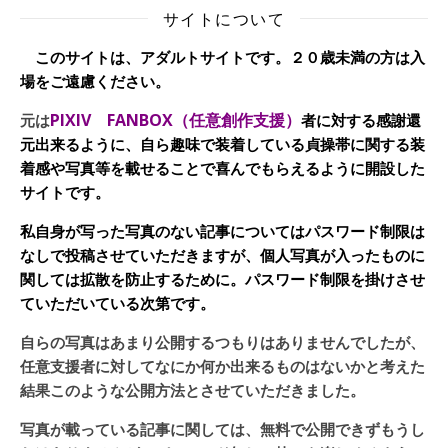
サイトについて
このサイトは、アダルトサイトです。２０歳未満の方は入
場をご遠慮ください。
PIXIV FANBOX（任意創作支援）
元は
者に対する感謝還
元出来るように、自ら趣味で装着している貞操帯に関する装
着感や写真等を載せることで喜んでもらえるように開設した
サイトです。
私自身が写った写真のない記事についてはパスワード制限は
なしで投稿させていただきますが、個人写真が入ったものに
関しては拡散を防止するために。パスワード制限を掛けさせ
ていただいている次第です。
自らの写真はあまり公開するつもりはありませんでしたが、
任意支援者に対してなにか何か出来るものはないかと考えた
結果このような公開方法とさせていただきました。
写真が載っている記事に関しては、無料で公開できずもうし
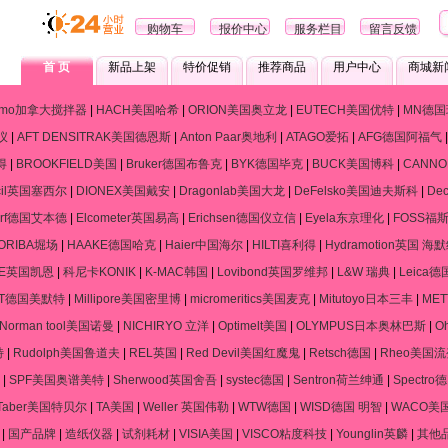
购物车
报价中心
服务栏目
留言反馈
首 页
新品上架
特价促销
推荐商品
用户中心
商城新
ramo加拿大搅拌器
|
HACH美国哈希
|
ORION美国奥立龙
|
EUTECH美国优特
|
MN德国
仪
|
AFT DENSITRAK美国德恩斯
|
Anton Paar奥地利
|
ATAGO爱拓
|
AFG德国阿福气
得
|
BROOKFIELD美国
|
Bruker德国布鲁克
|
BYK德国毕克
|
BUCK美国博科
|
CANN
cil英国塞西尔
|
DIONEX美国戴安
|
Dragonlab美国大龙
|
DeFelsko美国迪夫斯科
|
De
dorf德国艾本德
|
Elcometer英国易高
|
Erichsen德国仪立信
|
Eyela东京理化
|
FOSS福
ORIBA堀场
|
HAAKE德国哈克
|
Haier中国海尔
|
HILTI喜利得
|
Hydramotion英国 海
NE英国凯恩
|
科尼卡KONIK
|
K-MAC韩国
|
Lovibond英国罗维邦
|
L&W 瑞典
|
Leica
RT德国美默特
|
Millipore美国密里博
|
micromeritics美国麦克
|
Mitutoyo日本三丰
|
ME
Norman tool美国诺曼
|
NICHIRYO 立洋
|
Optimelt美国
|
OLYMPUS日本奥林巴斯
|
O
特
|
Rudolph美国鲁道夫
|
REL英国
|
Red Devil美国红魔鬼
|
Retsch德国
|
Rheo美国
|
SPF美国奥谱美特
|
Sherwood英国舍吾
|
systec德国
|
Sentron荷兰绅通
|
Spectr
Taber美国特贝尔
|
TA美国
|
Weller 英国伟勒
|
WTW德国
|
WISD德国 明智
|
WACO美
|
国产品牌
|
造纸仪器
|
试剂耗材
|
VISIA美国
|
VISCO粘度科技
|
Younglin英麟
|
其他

* * * * * * * * *

PROBLEM.
Copy out, exactly as given, the line containing "Bruker德国布鲁克" together with every line after it in the material.

EXERCISE ANSWER.
Bruker德国布鲁克
|
BYK德国毕克
|
BUCK美国博科
|
CANN
cil英国塞西尔
|
DIONEX美国戴安
|
Dragonlab美国大龙
|
DeFelsko美国迪夫斯科
|
De
dorf德国艾本德
|
Elcometer英国易高
|
Erichsen德国仪立信
|
Eyela东京理化
|
FOSS福
ORIBA堀场
|
HAAKE德国哈克
|
Haier中国海尔
|
HILTI喜利得
|
Hydramotion英国 海
NE英国凯恩
|
科尼卡KONIK
|
K-MAC韩国
|
Lovibond英国罗维邦
|
L&W 瑞典
|
Leica
RT德国美默特
|
Millipore美国密里博
|
micromeritics美国麦克
|
Mitutoyo日本三丰
|
ME
Norman tool美国诺曼
|
NICHIRYO 立洋
|
Optimelt美国
|
OLYMPUS日本奥林巴斯
|
O
特
|
Rudolph美国鲁道夫
|
REL英国
|
Red Devil美国红魔鬼
|
Retsch德国
|
Rheo美国
|
SPF美国奥谱美特
|
Sherwood英国舍吾
|
systec德国
|
Sentron荷兰绅通
|
Spectr
Taber美国特贝尔
|
TA美国
|
Weller 英国伟勒
|
WTW德国
|
WISD德国 明智
|
WACO美
|
国产品牌
|
造纸仪器
|
试剂耗材
|
VISIA美国
|
VISCO粘度科技
|
Younglin英麟
|
其他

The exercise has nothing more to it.